*** Opening Data extract ***

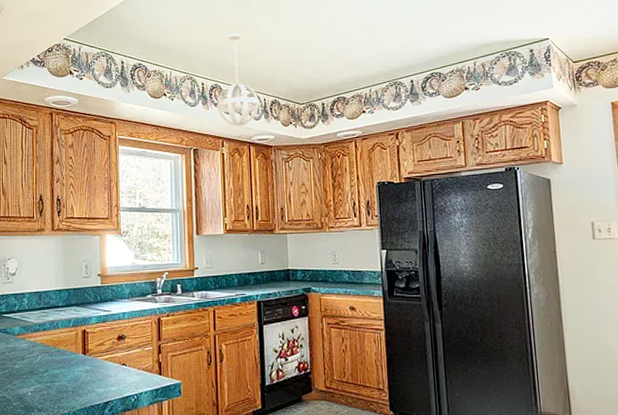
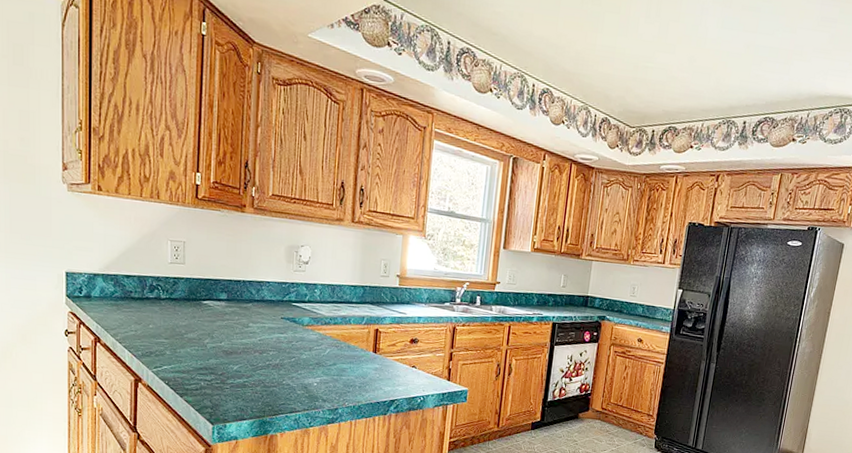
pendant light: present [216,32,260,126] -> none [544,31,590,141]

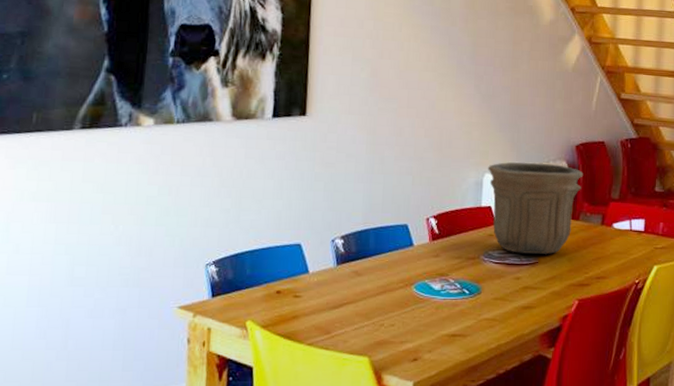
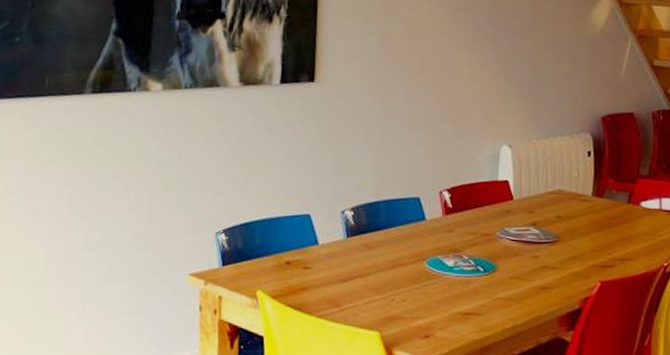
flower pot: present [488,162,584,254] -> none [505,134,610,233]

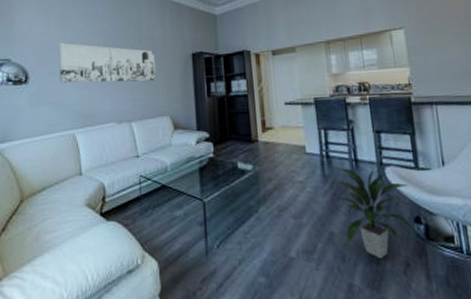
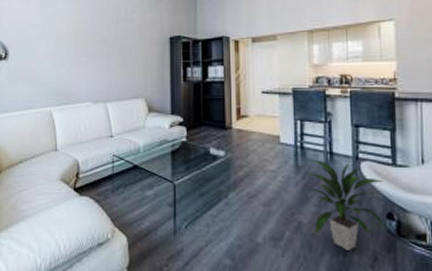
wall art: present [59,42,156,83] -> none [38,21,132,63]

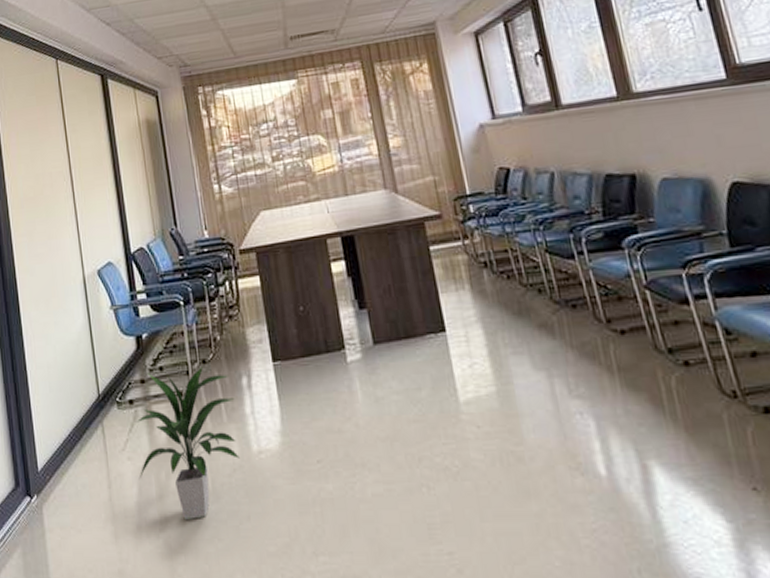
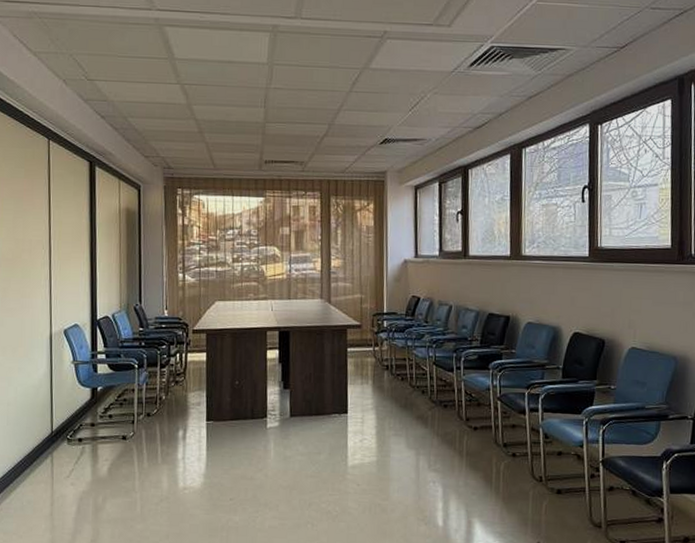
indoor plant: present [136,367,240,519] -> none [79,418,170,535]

*** Closing Data extract ***

## What this task involves
When you write out the material again, keep every word exact and omit the pictures.

## Worked solution
pendant light: present [216,32,260,126] -> none [544,31,590,141]

flower pot: present [488,162,584,254] -> none [505,134,610,233]

wall art: present [59,42,156,83] -> none [38,21,132,63]

indoor plant: present [136,367,240,519] -> none [79,418,170,535]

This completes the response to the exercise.